Lucky for you, the combat mechanics and the Aim are both very well designed. Movement is simple and effective with the little thumbsticks on each handle. Aiming is precise and satisfying, whether you’re shooting from the hip by eye or using the nice holographic sights that most guns offer (which is a pretty cool little visual effect in 3D too).
Hopefully the Aim will work as well in future games as it does here. It’s really a nice immersive feature, with comfortable grips/controls and impressively varying rumble effects that really make you feel like you’re carrying and firing the weapons you appear to be holding. It really goes to show that full-on first person shooters are possible on PSVR too, as opposed to the basic arcade style wave survival shooters that seem to comprise the majority of VR games so far.
Farpoint‘s main campaign is relatively short, clocking in at roughly 5-6 hours, but there are also a selection of challenge levels that open up afterwards, and some co-op levels to be played if you happen to be lucky enough to know someone else that has a PSVR and Farpoint (Which I am not…yet!). The game itself sells for less than full price though, so it’s still a pretty good deal of content for your money.

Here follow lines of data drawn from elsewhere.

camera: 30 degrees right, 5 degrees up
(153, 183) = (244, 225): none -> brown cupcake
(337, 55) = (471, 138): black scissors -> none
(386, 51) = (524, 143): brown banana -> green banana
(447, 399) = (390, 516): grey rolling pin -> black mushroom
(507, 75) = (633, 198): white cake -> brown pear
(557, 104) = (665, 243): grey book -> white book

Now for a few complaints though. While motion sickness is a subject of much debate in the world of VR, with different games having completely different results on different people, Farpoint was a bit disorienting for me when played standing up as the game recommends. I had to make some adjustments to the game settings, relocate my camera, and move my seat forward a bit so that I could play sitting down. Luckily it’s still completely playable this way, but it was a slight hassle.

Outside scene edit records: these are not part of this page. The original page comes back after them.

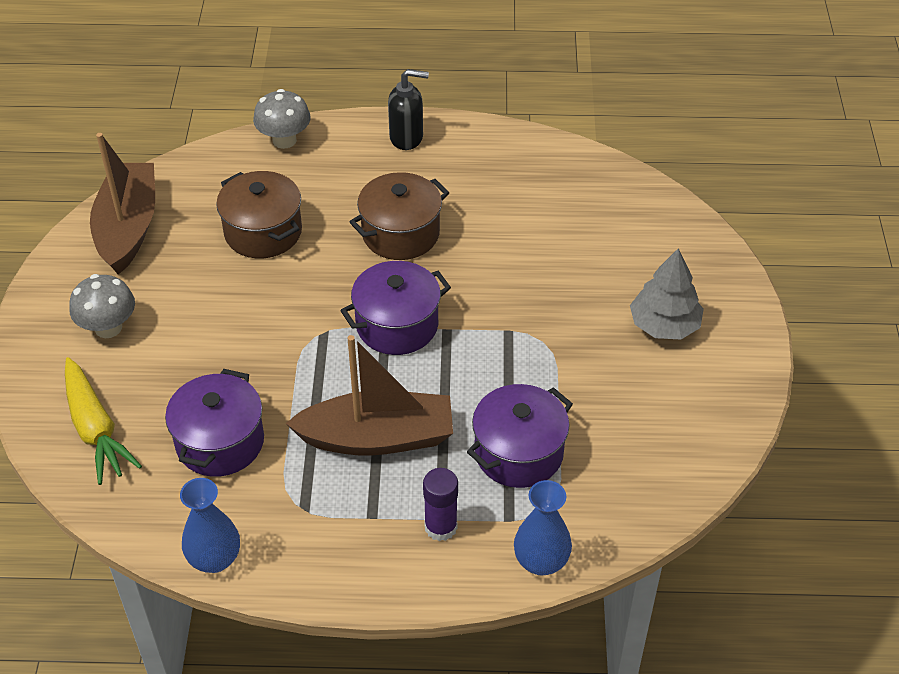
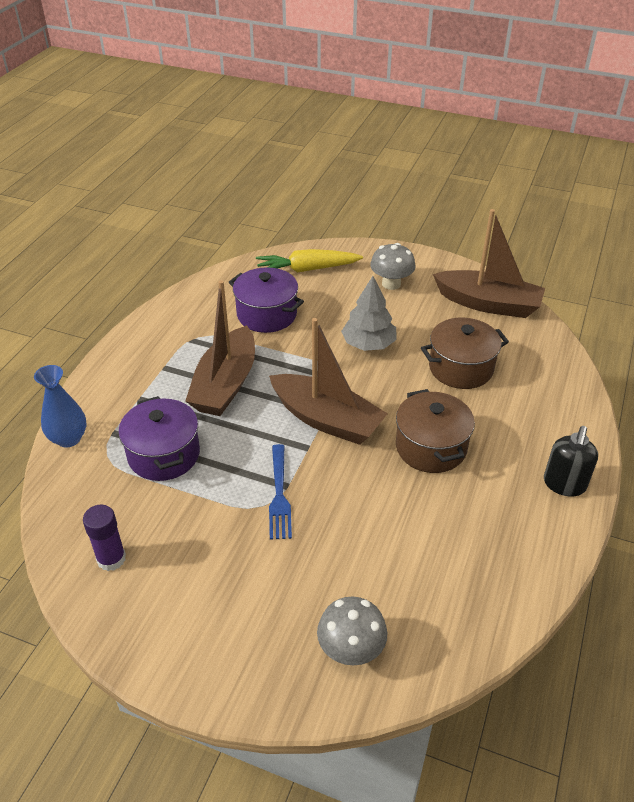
camera: 110 degrees right, 5 degrees down
(215, 559) = (181, 299): blue vase -> none
(284, 140) = (576, 401): grey mushroom -> grey mushroom (351, 650)
(397, 325) = (326, 419): purple pot -> brown boat
(441, 527) = (132, 397): purple glue stick -> purple glue stick (111, 559)
(523, 333) = (279, 495): none -> blue fork
(664, 325) = (235, 604): grey tree -> grey tree (368, 344)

Also, while Farpoint itself is still freely available everywhere, the Aim Controller, in both solo package and the Farpoint bundle, apparently sold out almost immediately everywhere. Not expecting this, I didn’t pick the game up on release day, and so ended up having to pay a bit extra for the bundle on eBay, the only place I could find it for sale. As of right now the controller and the bundle are already selling for about twice their original price. I’d like to think that this is just temporary and that this isn’t a case of Sony pulling a Nintendo, but one never knows. You’ll have to decide for yourself if you want to rush to buy one now before it gets worse or try to wait it out (If it helps though, neither Aim or regular Move controllers are required to play Farpoint).
In the end though, Farpoint still proves to be one of the best titles I’ve played in VR so far and hopefully it will serve as an example for others to take the risk on producing high quality VR shooters. The Aim is also a very fun and capable peripheral that’s definitely a worthwhile investment if you’re into this kind of thing.